Travel: A dying culture recreated at Rusinga Festival

Rusinga Festival boat race
Rusinga Festival boat race

Our road trip from Nairobi to Homa Bay county, upon which Rusinga Island lies, took about seven hours, with a quick stop in Narok for lunch. We spent the night at Choices Hotel in Mbita Island, which is adjacent to Rusinga, and the next morning, made our way to the shores of Lake Victoria to enjoy the day’s activities.

Numerous inhabitants of the island were crowded along the lake, trying to find the perfect spot to take in the men and women boat races, which were just about to begin. First, a group of dancers in traditional Abasuba attire came singing and dancing right into the lake as they blew their horns and beat their drums, while the crowd jigged along. This was the perfect way to set off what might possibly the highlight of the Rusinga Festival. The first set of competitors started rowing as fast as possible along the set radius of the boat races, while we followed along on a speedboat, and when the winning boat finally made its way towards the finish line after an arduous test in strength and teamwork, I found myself being drawn into the energy of the onlookers, and we all cheered loudly in unison. It was beautiful!

The annual Rusinga Island Festival often takes place in December. It is the brainchild of Anne Eboso with help from various sponsors, such as the Kenya Tourism Board. The event seeks to celebrate the dying culture of the Abasuba community, who immigrated into Kenya from Uganda but have now been assimilated by the Luo. The festival attracts curious guests from all over the country and the world. Visitors also get to tour Rusinga Island, which has a lot to offer, ranging from neighbouring islands to Ruma National Park. At Tom Mboya’s Mausoleum, for instance, which is shaped like a bullet, you will get to learn more about this man who was tipped to become President after Jomo Kenyatta, as well as gain further insight into our history as a country. 
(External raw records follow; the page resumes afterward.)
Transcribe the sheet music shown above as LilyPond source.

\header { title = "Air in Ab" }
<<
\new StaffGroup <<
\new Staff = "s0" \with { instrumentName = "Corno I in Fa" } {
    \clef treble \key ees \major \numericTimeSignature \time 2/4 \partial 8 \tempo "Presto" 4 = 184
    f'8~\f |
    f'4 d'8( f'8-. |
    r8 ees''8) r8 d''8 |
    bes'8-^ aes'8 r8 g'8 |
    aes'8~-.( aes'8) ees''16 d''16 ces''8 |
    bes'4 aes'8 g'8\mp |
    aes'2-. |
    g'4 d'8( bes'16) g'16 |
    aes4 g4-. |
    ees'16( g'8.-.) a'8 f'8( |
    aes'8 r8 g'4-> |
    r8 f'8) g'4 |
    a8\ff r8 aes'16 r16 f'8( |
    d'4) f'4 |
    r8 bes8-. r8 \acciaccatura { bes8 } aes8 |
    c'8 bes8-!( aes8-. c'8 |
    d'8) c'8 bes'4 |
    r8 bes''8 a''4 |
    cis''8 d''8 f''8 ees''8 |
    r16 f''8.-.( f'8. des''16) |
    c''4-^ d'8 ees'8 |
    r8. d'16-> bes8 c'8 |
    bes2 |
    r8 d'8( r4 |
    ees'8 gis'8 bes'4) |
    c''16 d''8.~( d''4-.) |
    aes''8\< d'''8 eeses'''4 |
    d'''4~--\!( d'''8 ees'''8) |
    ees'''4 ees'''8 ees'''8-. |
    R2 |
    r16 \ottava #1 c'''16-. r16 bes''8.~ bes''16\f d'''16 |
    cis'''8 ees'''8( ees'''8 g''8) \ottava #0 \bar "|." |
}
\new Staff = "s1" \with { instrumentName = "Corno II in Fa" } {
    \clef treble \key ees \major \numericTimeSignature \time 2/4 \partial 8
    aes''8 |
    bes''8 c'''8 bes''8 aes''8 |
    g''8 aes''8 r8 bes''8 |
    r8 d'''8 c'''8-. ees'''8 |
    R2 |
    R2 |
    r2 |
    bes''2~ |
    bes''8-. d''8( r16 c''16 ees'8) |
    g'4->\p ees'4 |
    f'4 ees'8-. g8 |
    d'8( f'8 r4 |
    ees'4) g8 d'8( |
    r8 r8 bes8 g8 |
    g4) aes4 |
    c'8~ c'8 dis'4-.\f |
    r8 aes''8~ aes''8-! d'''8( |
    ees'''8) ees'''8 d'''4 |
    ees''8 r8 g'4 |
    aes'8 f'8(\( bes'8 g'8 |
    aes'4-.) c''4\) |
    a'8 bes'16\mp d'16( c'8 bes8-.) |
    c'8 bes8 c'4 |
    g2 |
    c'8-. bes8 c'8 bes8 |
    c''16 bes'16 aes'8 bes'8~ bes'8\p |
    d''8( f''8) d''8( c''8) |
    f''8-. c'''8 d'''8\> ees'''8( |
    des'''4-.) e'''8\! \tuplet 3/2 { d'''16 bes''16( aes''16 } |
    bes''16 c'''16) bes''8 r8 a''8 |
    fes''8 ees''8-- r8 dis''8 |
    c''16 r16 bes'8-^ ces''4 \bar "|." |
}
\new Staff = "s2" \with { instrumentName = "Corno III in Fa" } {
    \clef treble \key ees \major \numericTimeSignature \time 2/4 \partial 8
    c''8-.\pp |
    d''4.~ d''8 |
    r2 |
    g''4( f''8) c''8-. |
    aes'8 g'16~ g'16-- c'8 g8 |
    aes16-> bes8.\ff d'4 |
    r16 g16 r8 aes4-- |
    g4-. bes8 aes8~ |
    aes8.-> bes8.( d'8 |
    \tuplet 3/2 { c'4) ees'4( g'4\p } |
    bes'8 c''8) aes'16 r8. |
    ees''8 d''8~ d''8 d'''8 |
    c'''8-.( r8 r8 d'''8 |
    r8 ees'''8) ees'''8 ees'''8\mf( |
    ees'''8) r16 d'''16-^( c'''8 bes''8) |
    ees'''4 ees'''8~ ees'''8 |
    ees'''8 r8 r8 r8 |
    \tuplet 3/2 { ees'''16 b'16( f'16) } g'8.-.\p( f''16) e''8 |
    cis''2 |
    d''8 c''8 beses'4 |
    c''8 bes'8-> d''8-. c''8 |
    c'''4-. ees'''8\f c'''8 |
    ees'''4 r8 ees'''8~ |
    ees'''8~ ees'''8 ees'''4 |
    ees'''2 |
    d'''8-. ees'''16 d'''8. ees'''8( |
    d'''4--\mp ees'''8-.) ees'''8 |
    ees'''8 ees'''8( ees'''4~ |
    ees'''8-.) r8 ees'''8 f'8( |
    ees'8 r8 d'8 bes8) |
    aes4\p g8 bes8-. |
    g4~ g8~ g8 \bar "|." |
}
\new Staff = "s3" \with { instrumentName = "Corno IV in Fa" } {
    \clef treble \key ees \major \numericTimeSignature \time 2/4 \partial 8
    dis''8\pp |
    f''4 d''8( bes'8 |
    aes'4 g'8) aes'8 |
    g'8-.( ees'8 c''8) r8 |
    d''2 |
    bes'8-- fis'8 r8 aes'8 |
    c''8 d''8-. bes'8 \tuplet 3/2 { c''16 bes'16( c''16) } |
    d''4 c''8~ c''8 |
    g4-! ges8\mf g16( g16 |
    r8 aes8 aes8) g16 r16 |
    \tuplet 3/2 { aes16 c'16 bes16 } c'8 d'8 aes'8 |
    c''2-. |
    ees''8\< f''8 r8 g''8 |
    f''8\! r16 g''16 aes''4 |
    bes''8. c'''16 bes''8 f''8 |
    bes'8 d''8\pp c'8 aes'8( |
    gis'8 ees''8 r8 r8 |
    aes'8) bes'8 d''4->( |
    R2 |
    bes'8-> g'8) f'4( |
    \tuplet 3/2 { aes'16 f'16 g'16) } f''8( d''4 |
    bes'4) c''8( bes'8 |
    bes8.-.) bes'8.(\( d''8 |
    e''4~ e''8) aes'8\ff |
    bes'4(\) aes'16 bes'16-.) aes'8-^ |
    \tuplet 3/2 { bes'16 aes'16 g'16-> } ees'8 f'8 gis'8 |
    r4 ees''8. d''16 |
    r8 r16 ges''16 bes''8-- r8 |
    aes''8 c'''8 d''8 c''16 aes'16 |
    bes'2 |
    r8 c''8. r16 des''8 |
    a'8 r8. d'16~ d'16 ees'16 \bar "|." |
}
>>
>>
There were a lot of fun recreational activities, like tug-of-war, wrestling and even a beauty pageant. Immersing ourselves in the Abasuba culture, we sampled their food, such as indigenous vegetables, maize, meat and ugali, which were all traditionally prepared without oil or salt, but were surprisingly packed with flavour. There was even busaa for the adventurous. 

Usually taking place right before Christmas, this is a great event to bookmark in your 2018 calendar for anyone keen on getting to see more of Western Kenya and the prevailing cultures there.